Start of Exercise inputs
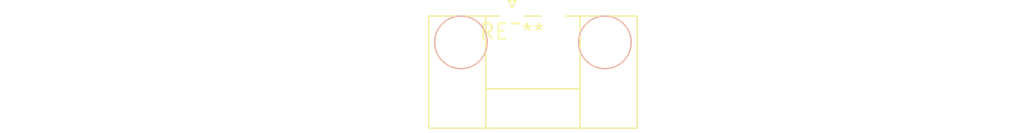
<source format=kicad_pcb>
(kicad_pcb (version 20240108) (generator pcbnew)

  (general
    (thickness 1.6)
  )

  (paper "A4")
  (layers
    (0 "F.Cu" signal)
    (31 "B.Cu" signal)
    (32 "B.Adhes" user "B.Adhesive")
    (33 "F.Adhes" user "F.Adhesive")
    (34 "B.Paste" user)
    (35 "F.Paste" user)
    (36 "B.SilkS" user "B.Silkscreen")
    (37 "F.SilkS" user "F.Silkscreen")
    (38 "B.Mask" user)
    (39 "F.Mask" user)
    (40 "Dwgs.User" user "User.Drawings")
    (41 "Cmts.User" user "User.Comments")
    (42 "Eco1.User" user "User.Eco1")
    (43 "Eco2.User" user "User.Eco2")
    (44 "Edge.Cuts" user)
    (45 "Margin" user)
    (46 "B.CrtYd" user "B.Courtyard")
    (47 "F.CrtYd" user "F.Courtyard")
    (48 "B.Fab" user)
    (49 "F.Fab" user)
    (50 "User.1" user)
    (51 "User.2" user)
    (52 "User.3" user)
    (53 "User.4" user)
    (54 "User.5" user)
    (55 "User.6" user)
    (56 "User.7" user)
    (57 "User.8" user)
    (58 "User.9" user)
  )

  (setup
    (pad_to_mask_clearance 0)
    (pcbplotparams
      (layerselection 0x00010fc_ffffffff)
      (plot_on_all_layers_selection 0x0000000_00000000)
      (disableapertmacros false)
      (usegerberextensions false)
      (usegerberattributes false)
      (usegerberadvancedattributes false)
      (creategerberjobfile false)
      (dashed_line_dash_ratio 12.000000)
      (dashed_line_gap_ratio 3.000000)
      (svgprecision 4)
      (plotframeref false)
      (viasonmask false)
      (mode 1)
      (useauxorigin false)
      (hpglpennumber 1)
      (hpglpenspeed 20)
      (hpglpendiameter 15.000000)
      (dxfpolygonmode false)
      (dxfimperialunits false)
      (dxfusepcbnewfont false)
      (psnegative false)
      (psa4output false)
      (plotreference false)
      (plotvalue false)
      (plotinvisibletext false)
      (sketchpadsonfab false)
      (subtractmaskfromsilk false)
      (outputformat 1)
      (mirror false)
      (drillshape 1)
      (scaleselection 1)
      (outputdirectory "")
    )
  )

  (net 0 "")

  (footprint "PhoenixContact_MC_1,5_2-GF-3.5_1x02_P3.50mm_Horizontal_ThreadedFlange_MountHole" (layer "F.Cu") (at 0 0))

)

</source>
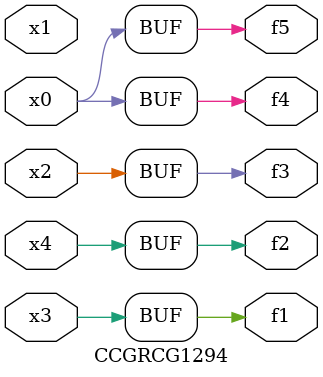
<source format=v>
module CCGRCG1294(
	input x0, x1, x2, x3, x4,
	output f1, f2, f3, f4, f5
);
	assign f1 = x3;
	assign f2 = x4;
	assign f3 = x2;
	assign f4 = x0;
	assign f5 = x0;
endmodule

</source>
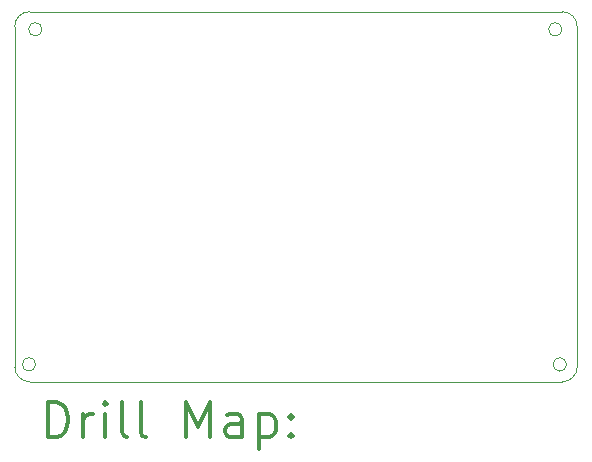
<source format=gbr>
%FSLAX45Y45*%
G04 Gerber Fmt 4.5, Leading zero omitted, Abs format (unit mm)*
G04 Created by KiCad (PCBNEW 5.1.5+dfsg1-2build2) date 2021-06-16 02:42:30*
%MOMM*%
%LPD*%
G04 APERTURE LIST*
%TA.AperFunction,Profile*%
%ADD10C,0.100000*%
%TD*%
%ADD11C,0.200000*%
%ADD12C,0.300000*%
G04 APERTURE END LIST*
D10*
X2542948Y-2461260D02*
G75*
G03X2542948Y-2461260I-56796J0D01*
G01*
X6945276Y-2461260D02*
G75*
G03X6945276Y-2461260I-56796J0D01*
G01*
X2489200Y-5298440D02*
G75*
G03X2489200Y-5298440I-56796J0D01*
G01*
X2438400Y-2311400D02*
X6946900Y-2311400D01*
X2311400Y-5318760D02*
X2311400Y-2438400D01*
X6946900Y-5445760D02*
X2438400Y-5445760D01*
X7073900Y-2438400D02*
X7073900Y-5318760D01*
X7073900Y-5318760D02*
G75*
G02X6946900Y-5445760I-127000J0D01*
G01*
X2438400Y-5445760D02*
G75*
G02X2311400Y-5318760I0J127000D01*
G01*
X2311400Y-2438400D02*
G75*
G02X2438400Y-2311400I127000J0D01*
G01*
X6946900Y-2311400D02*
G75*
G02X7073900Y-2438400I0J-127000D01*
G01*
X6983376Y-5298440D02*
G75*
G03X6983376Y-5298440I-56796J0D01*
G01*
D11*
D12*
X2592828Y-5916474D02*
X2592828Y-5616474D01*
X2664257Y-5616474D01*
X2707114Y-5630760D01*
X2735686Y-5659331D01*
X2749971Y-5687903D01*
X2764257Y-5745046D01*
X2764257Y-5787903D01*
X2749971Y-5845046D01*
X2735686Y-5873617D01*
X2707114Y-5902189D01*
X2664257Y-5916474D01*
X2592828Y-5916474D01*
X2892828Y-5916474D02*
X2892828Y-5716474D01*
X2892828Y-5773617D02*
X2907114Y-5745046D01*
X2921400Y-5730760D01*
X2949971Y-5716474D01*
X2978543Y-5716474D01*
X3078543Y-5916474D02*
X3078543Y-5716474D01*
X3078543Y-5616474D02*
X3064257Y-5630760D01*
X3078543Y-5645046D01*
X3092828Y-5630760D01*
X3078543Y-5616474D01*
X3078543Y-5645046D01*
X3264257Y-5916474D02*
X3235686Y-5902189D01*
X3221400Y-5873617D01*
X3221400Y-5616474D01*
X3421400Y-5916474D02*
X3392828Y-5902189D01*
X3378543Y-5873617D01*
X3378543Y-5616474D01*
X3764257Y-5916474D02*
X3764257Y-5616474D01*
X3864257Y-5830760D01*
X3964257Y-5616474D01*
X3964257Y-5916474D01*
X4235686Y-5916474D02*
X4235686Y-5759331D01*
X4221400Y-5730760D01*
X4192828Y-5716474D01*
X4135686Y-5716474D01*
X4107114Y-5730760D01*
X4235686Y-5902189D02*
X4207114Y-5916474D01*
X4135686Y-5916474D01*
X4107114Y-5902189D01*
X4092828Y-5873617D01*
X4092828Y-5845046D01*
X4107114Y-5816474D01*
X4135686Y-5802189D01*
X4207114Y-5802189D01*
X4235686Y-5787903D01*
X4378543Y-5716474D02*
X4378543Y-6016474D01*
X4378543Y-5730760D02*
X4407114Y-5716474D01*
X4464257Y-5716474D01*
X4492828Y-5730760D01*
X4507114Y-5745046D01*
X4521400Y-5773617D01*
X4521400Y-5859331D01*
X4507114Y-5887903D01*
X4492828Y-5902189D01*
X4464257Y-5916474D01*
X4407114Y-5916474D01*
X4378543Y-5902189D01*
X4649971Y-5887903D02*
X4664257Y-5902189D01*
X4649971Y-5916474D01*
X4635686Y-5902189D01*
X4649971Y-5887903D01*
X4649971Y-5916474D01*
X4649971Y-5730760D02*
X4664257Y-5745046D01*
X4649971Y-5759331D01*
X4635686Y-5745046D01*
X4649971Y-5730760D01*
X4649971Y-5759331D01*
M02*

</source>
End of Exercise inputs
No picture belongs in the answer, but every word of the records above does, exactly as given.

* [Answer space]
<source format=kicad_pcb>
(kicad_pcb (version 20240108) (generator pcbnew)

  (general
    (thickness 1.6)
  )

  (paper "A4")
  (layers
    (0 "F.Cu" signal)
    (31 "B.Cu" signal)
    (32 "B.Adhes" user "B.Adhesive")
    (33 "F.Adhes" user "F.Adhesive")
    (34 "B.Paste" user)
    (35 "F.Paste" user)
    (36 "B.SilkS" user "B.Silkscreen")
    (37 "F.SilkS" user "F.Silkscreen")
    (38 "B.Mask" user)
    (39 "F.Mask" user)
    (40 "Dwgs.User" user "User.Drawings")
    (41 "Cmts.User" user "User.Comments")
    (42 "Eco1.User" user "User.Eco1")
    (43 "Eco2.User" user "User.Eco2")
    (44 "Edge.Cuts" user)
    (45 "Margin" user)
    (46 "B.CrtYd" user "B.Courtyard")
    (47 "F.CrtYd" user "F.Courtyard")
    (48 "B.Fab" user)
    (49 "F.Fab" user)
    (50 "User.1" user)
    (51 "User.2" user)
    (52 "User.3" user)
    (53 "User.4" user)
    (54 "User.5" user)
    (55 "User.6" user)
    (56 "User.7" user)
    (57 "User.8" user)
    (58 "User.9" user)
  )

  (setup
    (pad_to_mask_clearance 0)
    (pcbplotparams
      (layerselection 0x00010fc_ffffffff)
      (plot_on_all_layers_selection 0x0000000_00000000)
      (disableapertmacros false)
      (usegerberextensions false)
      (usegerberattributes false)
      (usegerberadvancedattributes false)
      (creategerberjobfile false)
      (dashed_line_dash_ratio 12.000000)
      (dashed_line_gap_ratio 3.000000)
      (svgprecision 4)
      (plotframeref false)
      (viasonmask false)
      (mode 1)
      (useauxorigin false)
      (hpglpennumber 1)
      (hpglpenspeed 20)
      (hpglpendiameter 15.000000)
      (dxfpolygonmode false)
      (dxfimperialunits false)
      (dxfusepcbnewfont false)
      (psnegative false)
      (psa4output false)
      (plotreference false)
      (plotvalue false)
      (plotinvisibletext false)
      (sketchpadsonfab false)
      (subtractmaskfromsilk false)
      (outputformat 1)
      (mirror false)
      (drillshape 1)
      (scaleselection 1)
      (outputdirectory "")
    )
  )

  (net 0 "")

  (footprint "PhoenixContact_MC_1,5_2-GF-3.5_1x02_P3.50mm_Horizontal_ThreadedFlange_MountHole" (layer "F.Cu") (at 0 0))

)

</source>
<source format=v>
module CCGRCG1294(
	input x0, x1, x2, x3, x4,
	output f1, f2, f3, f4, f5
);
	assign f1 = x3;
	assign f2 = x4;
	assign f3 = x2;
	assign f4 = x0;
	assign f5 = x0;
endmodule

</source>
<source format=gbr>
%FSLAX45Y45*%
G04 Gerber Fmt 4.5, Leading zero omitted, Abs format (unit mm)*
G04 Created by KiCad (PCBNEW 5.1.5+dfsg1-2build2) date 2021-06-16 02:42:30*
%MOMM*%
%LPD*%
G04 APERTURE LIST*
%TA.AperFunction,Profile*%
%ADD10C,0.100000*%
%TD*%
%ADD11C,0.200000*%
%ADD12C,0.300000*%
G04 APERTURE END LIST*
D10*
X2542948Y-2461260D02*
G75*
G03X2542948Y-2461260I-56796J0D01*
G01*
X6945276Y-2461260D02*
G75*
G03X6945276Y-2461260I-56796J0D01*
G01*
X2489200Y-5298440D02*
G75*
G03X2489200Y-5298440I-56796J0D01*
G01*
X2438400Y-2311400D02*
X6946900Y-2311400D01*
X2311400Y-5318760D02*
X2311400Y-2438400D01*
X6946900Y-5445760D02*
X2438400Y-5445760D01*
X7073900Y-2438400D02*
X7073900Y-5318760D01*
X7073900Y-5318760D02*
G75*
G02X6946900Y-5445760I-127000J0D01*
G01*
X2438400Y-5445760D02*
G75*
G02X2311400Y-5318760I0J127000D01*
G01*
X2311400Y-2438400D02*
G75*
G02X2438400Y-2311400I127000J0D01*
G01*
X6946900Y-2311400D02*
G75*
G02X7073900Y-2438400I0J-127000D01*
G01*
X6983376Y-5298440D02*
G75*
G03X6983376Y-5298440I-56796J0D01*
G01*
D11*
D12*
X2592828Y-5916474D02*
X2592828Y-5616474D01*
X2664257Y-5616474D01*
X2707114Y-5630760D01*
X2735686Y-5659331D01*
X2749971Y-5687903D01*
X2764257Y-5745046D01*
X2764257Y-5787903D01*
X2749971Y-5845046D01*
X2735686Y-5873617D01*
X2707114Y-5902189D01*
X2664257Y-5916474D01*
X2592828Y-5916474D01*
X2892828Y-5916474D02*
X2892828Y-5716474D01*
X2892828Y-5773617D02*
X2907114Y-5745046D01*
X2921400Y-5730760D01*
X2949971Y-5716474D01*
X2978543Y-5716474D01*
X3078543Y-5916474D02*
X3078543Y-5716474D01*
X3078543Y-5616474D02*
X3064257Y-5630760D01*
X3078543Y-5645046D01*
X3092828Y-5630760D01*
X3078543Y-5616474D01*
X3078543Y-5645046D01*
X3264257Y-5916474D02*
X3235686Y-5902189D01*
X3221400Y-5873617D01*
X3221400Y-5616474D01*
X3421400Y-5916474D02*
X3392828Y-5902189D01*
X3378543Y-5873617D01*
X3378543Y-5616474D01*
X3764257Y-5916474D02*
X3764257Y-5616474D01*
X3864257Y-5830760D01*
X3964257Y-5616474D01*
X3964257Y-5916474D01*
X4235686Y-5916474D02*
X4235686Y-5759331D01*
X4221400Y-5730760D01*
X4192828Y-5716474D01*
X4135686Y-5716474D01*
X4107114Y-5730760D01*
X4235686Y-5902189D02*
X4207114Y-5916474D01*
X4135686Y-5916474D01*
X4107114Y-5902189D01*
X4092828Y-5873617D01*
X4092828Y-5845046D01*
X4107114Y-5816474D01*
X4135686Y-5802189D01*
X4207114Y-5802189D01*
X4235686Y-5787903D01*
X4378543Y-5716474D02*
X4378543Y-6016474D01*
X4378543Y-5730760D02*
X4407114Y-5716474D01*
X4464257Y-5716474D01*
X4492828Y-5730760D01*
X4507114Y-5745046D01*
X4521400Y-5773617D01*
X4521400Y-5859331D01*
X4507114Y-5887903D01*
X4492828Y-5902189D01*
X4464257Y-5916474D01*
X4407114Y-5916474D01*
X4378543Y-5902189D01*
X4649971Y-5887903D02*
X4664257Y-5902189D01*
X4649971Y-5916474D01*
X4635686Y-5902189D01*
X4649971Y-5887903D01*
X4649971Y-5916474D01*
X4649971Y-5730760D02*
X4664257Y-5745046D01*
X4649971Y-5759331D01*
X4635686Y-5745046D01*
X4649971Y-5730760D01*
X4649971Y-5759331D01*
M02*

</source>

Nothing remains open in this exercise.